We are not aware of prior work focused on determining predictors of success in the program or patient outcomes for savers. While there have been studies evaluating various aspects of the BPCI program, these studies have typically compared BPCI participants to controls .18 Multiple prior studies have reported success in BPCI for joint replacement6,19,20 and mixed results for medical conditions ,2,5,21 but those patterns could be due to differential changes in the control group rather than among participants. A federally contracted evaluation of BPCI by the Lewin Group15,22,23,24,25 also found that the impact of BPCI on savings seemed to vary with clinical conditions.

Our study has limitations. First, as mentioned above, CMS has not released data on target pricing or hospital savings and losses under BPCI. Therefore, we can draw no conclusions about the program’s impact on penalties or bonuses under the program. Second, BPCI is a voluntary program and results may not generalize to mandatory bundled payment programs. Third, we focused on hospital participants. Although they are the majority of model 2 participants, patterns may differ for physician group practices that participate in BPCI. Fourth, we had a limited intervention period, though it was 9 months into program participation. Longer-term follow-up will be necessary to see how care evolves. Fifth, for some individual hospitals, sample sizes were small, and our estimates may be unstable. Sixth, we used claims data to characterize patients and aggregate hospital case mix, which does not include important variables such as caregiver or social support.

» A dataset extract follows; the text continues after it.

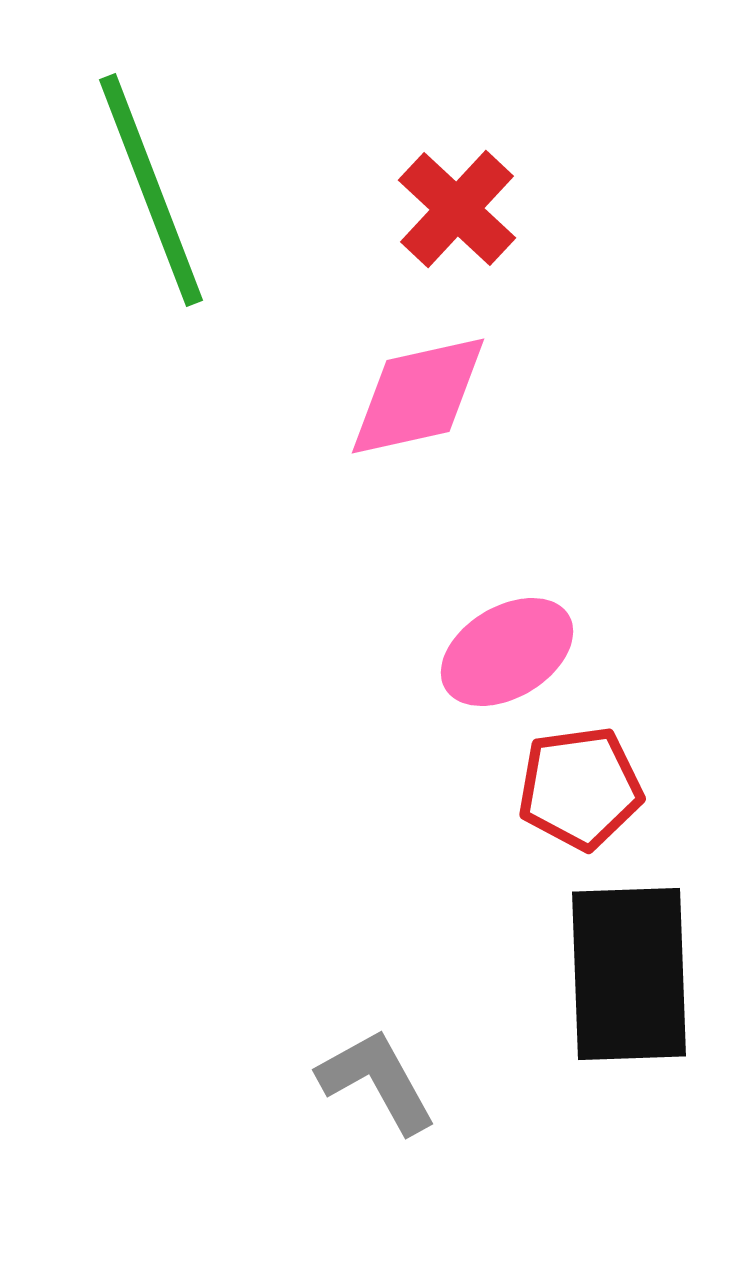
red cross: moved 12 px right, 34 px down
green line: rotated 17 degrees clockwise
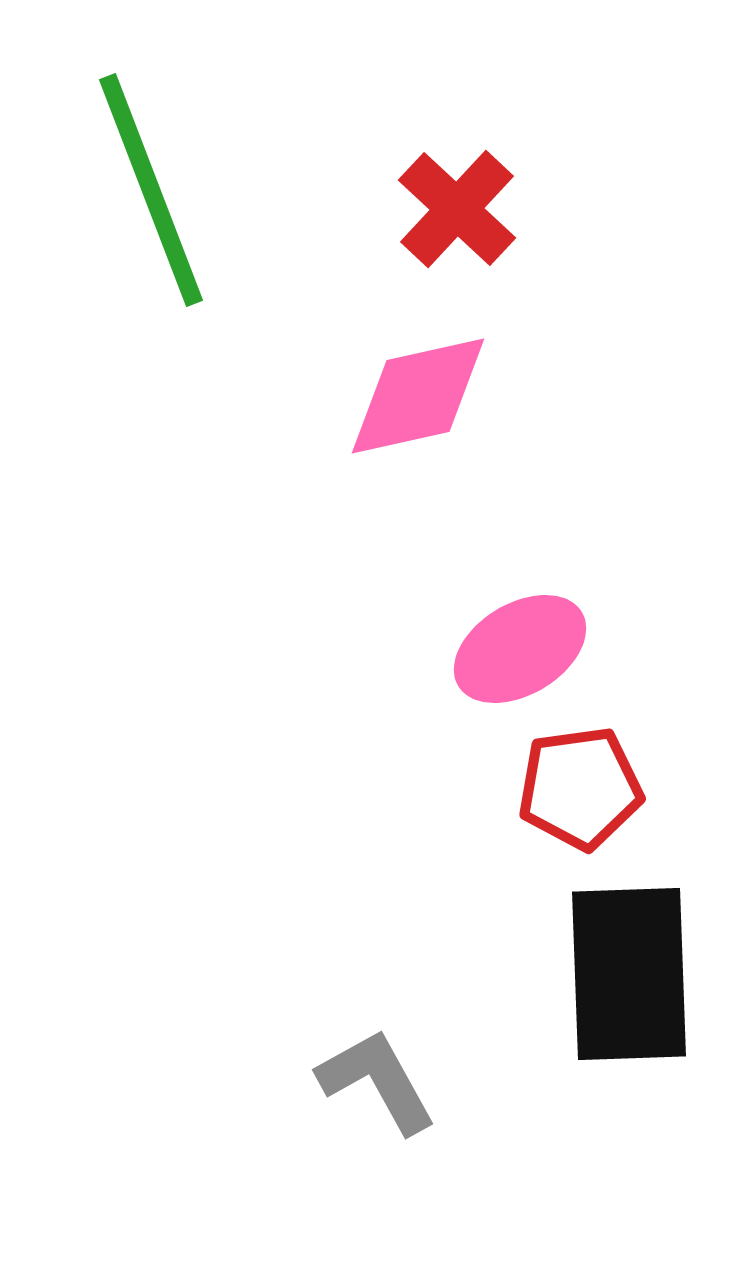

Finally, while we evaluated all hospital participants in BPCI, BPCI hospitals were largely urban, nonprofit, teaching hospitals, and our results cannot be extrapolated to predict how hospitals with different characteristics may respond to bundled payment programs.

In conclusion, the clinical condition chosen by hospitals participating in BPCI had a large impact on the likelihood that they would succeed in achieving savings, and high baseline costs were the most significant hospital-level predictor of achieving savings in BPCI. As alternative payment models such as bundled payments become more common, there may be increasing pressure across care settings, including for general internists in both the inpatient and outpatient settings, to control spending.